Paper titled "Balanced k-Means Clustering on an Adiabatic Quantum Computer" accepted for publication at the Springer Quantum Information Processing journal.

### Significance and Impact

Training machine learning models on classical computers that use CPUs and GPUs is a time consuming process. It will be infeasible to continue the current practices for training machine learning models beyond the Moore's law. Therefore, we must leverage non-conventional computing platforms such as quantum computing to train machine learning models beyond the Moore's law. To this extent, adiabatic quantum computers are a promising platform for efficiently solving challenging optimization problems. Therefore, many are interested in using these computers to train computationally expensive machine learning models as well. If successful in training machine learning models faster, with high accuracy and with high reliability, quantum computers would pave the way for scientific discovery through effective data analysis beyond the Moore's law.

### Research Details

In this paper, we present a quantum approach to solving the balanced k-means clustering training problem on the D-Wave 2000Q adiabatic quantum computer.
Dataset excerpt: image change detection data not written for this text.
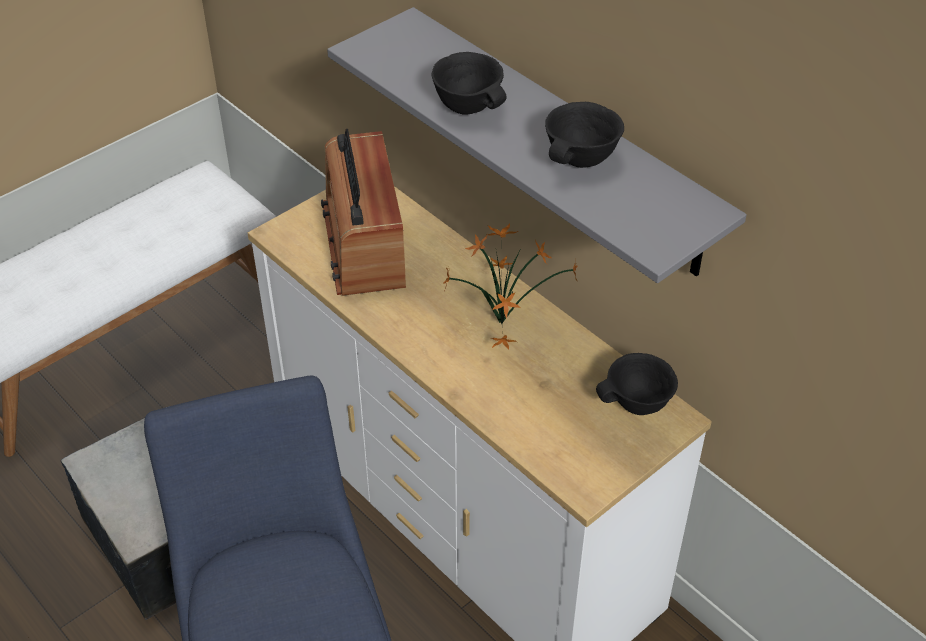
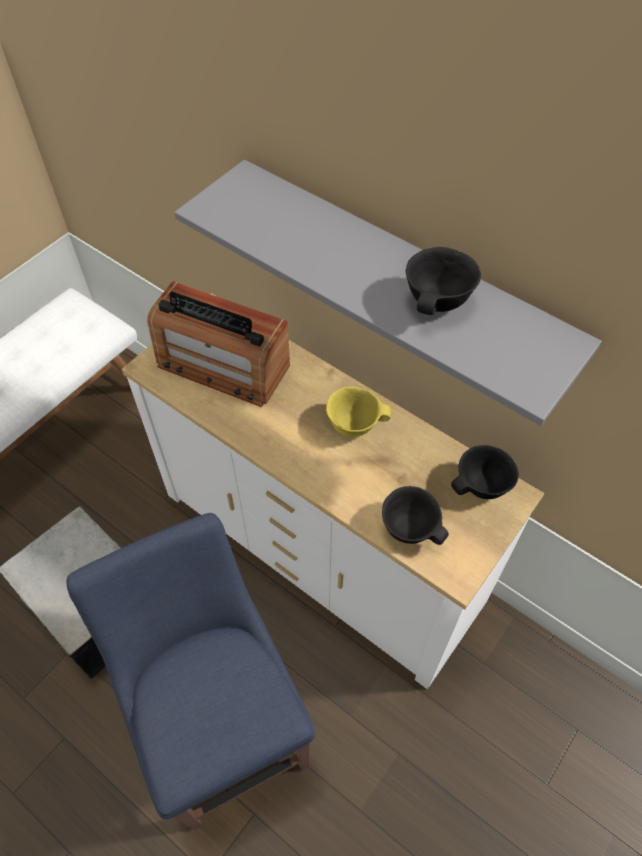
camera: 10 degrees left, 10 degrees up
radio [321,129,406,296] -> radio turned 45 degrees counterclockwise [147,281,290,407]
black bowl [432,52,507,115] -> black bowl moved to [382,486,449,545]
potted plant [444,224,578,350] -> yellow bowl [326,386,391,437]

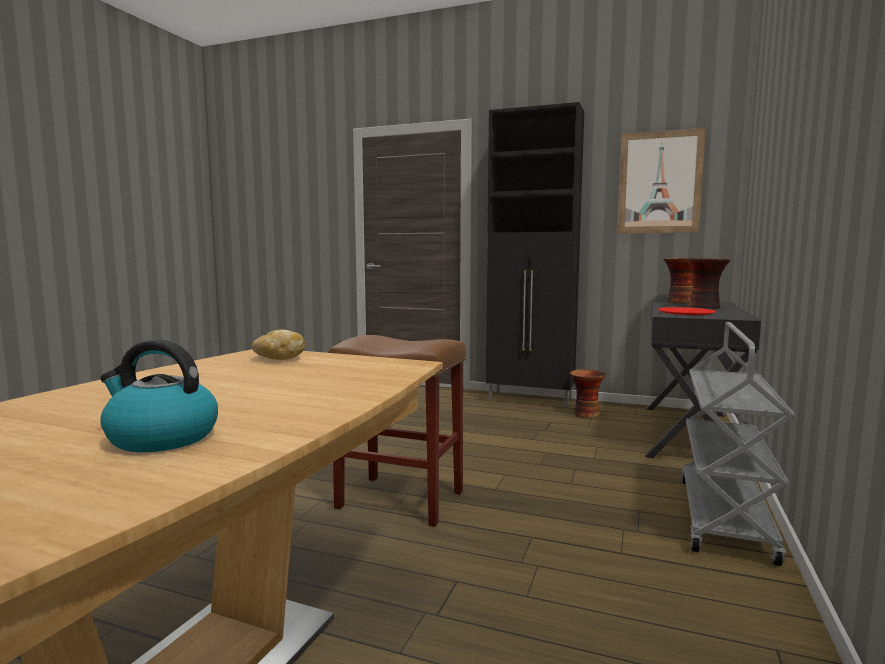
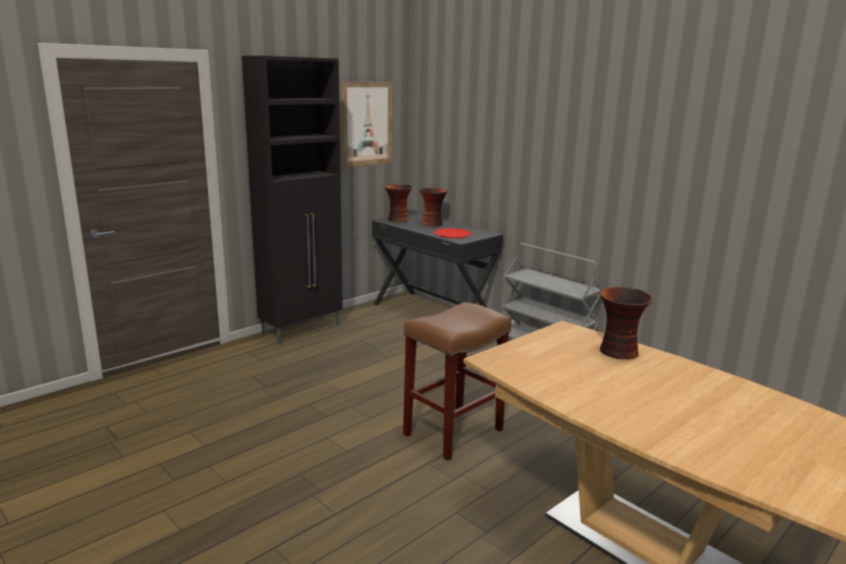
camera: 65 degrees left, 10 degrees up
kettle [100,339,218,452] -> none
bread [251,329,305,360] -> none
vase [570,369,606,419] -> vase moved to [599,287,653,360]

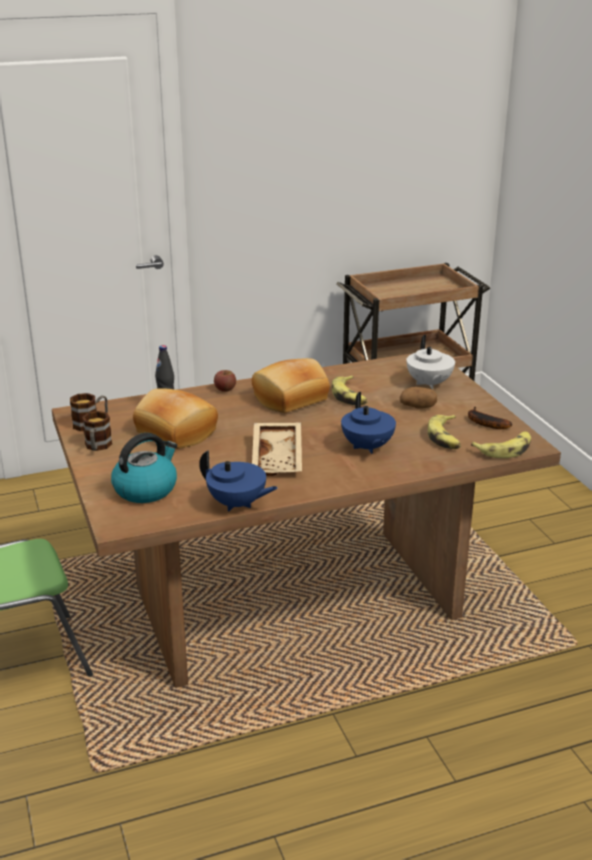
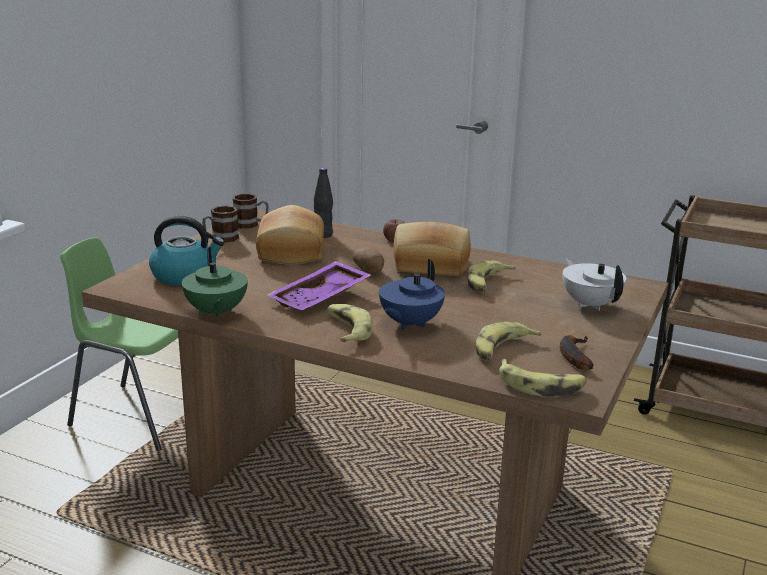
camera: 45 degrees right, 5 degrees down
blue teapot [199,450,278,511] -> green teapot [182,247,248,319]
beige tray [252,422,302,476] -> purple tray [268,261,371,310]
potato [400,387,437,409] -> potato moved to [353,248,384,274]
white teapot [406,335,455,389] -> white teapot turned 120 degrees clockwise [562,258,626,311]
none -> banana [327,304,372,343]

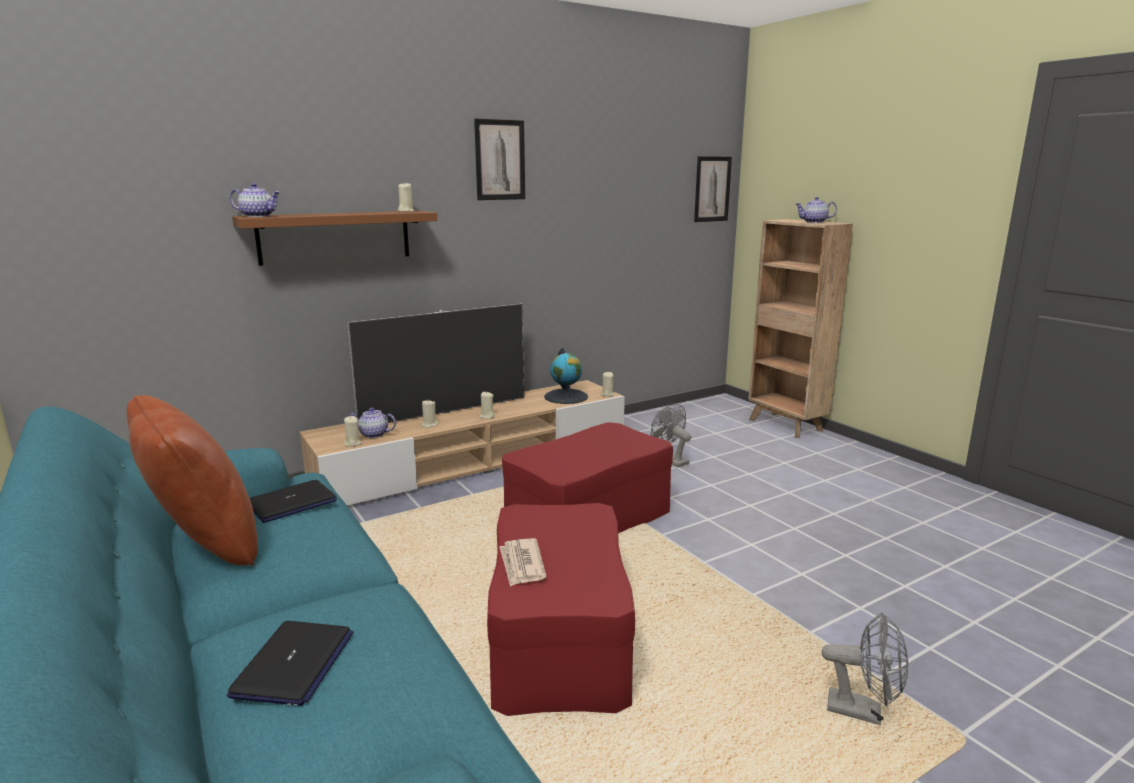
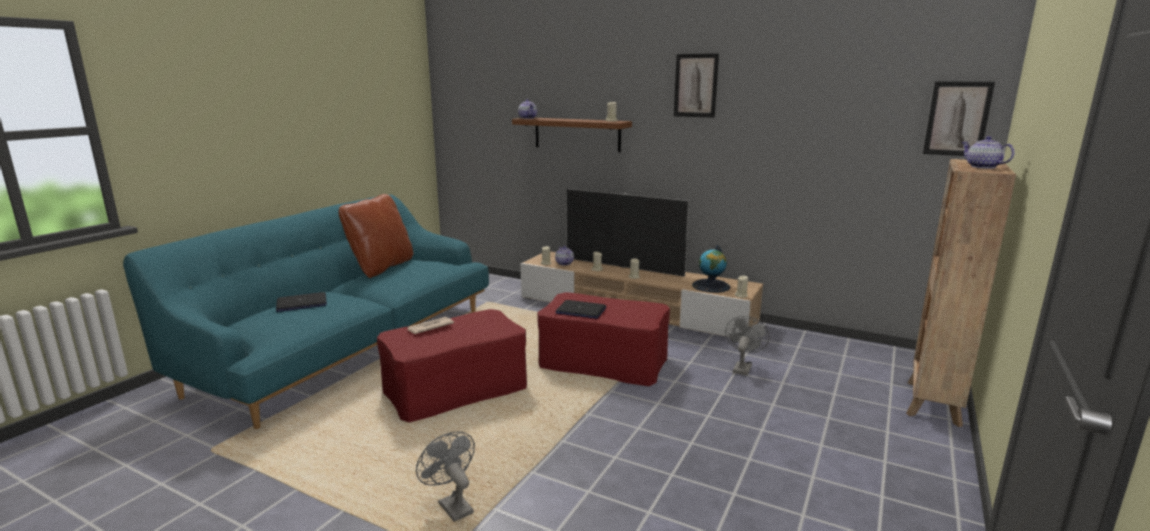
camera: 60 degrees right, 0 degrees up
laptop [250,480,337,523] -> laptop moved to [555,300,606,319]
grey fan [822,612,908,725] -> grey fan turned 150 degrees clockwise [416,431,475,522]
Specifically, we formulate the training problem of balanced k-means clustering as a quadratic unconstrained binary optimization (QUBO) problem. Unlike existing classical algorithms, our QUBO formulation targets the global solution to the balanced k-means model. We test our approach on a number of small problems and observe that despite the theoretical benefits of the QUBO formulation, the clustering solution obtained by a modern quantum computer is comparable to the solution obtained by classical clustering algorithms. The solutions provided by the quantum computer also exhibit some promising characteristics. We also perform a scalability study to estimate the run time of our approach on large problems, that could be solved using future quantum hardware. As a final proof of concept, we used the quantum approach to cluster random subsets of the Iris benchmark data set.

Last Updated: August 31, 2021 - 11:41 am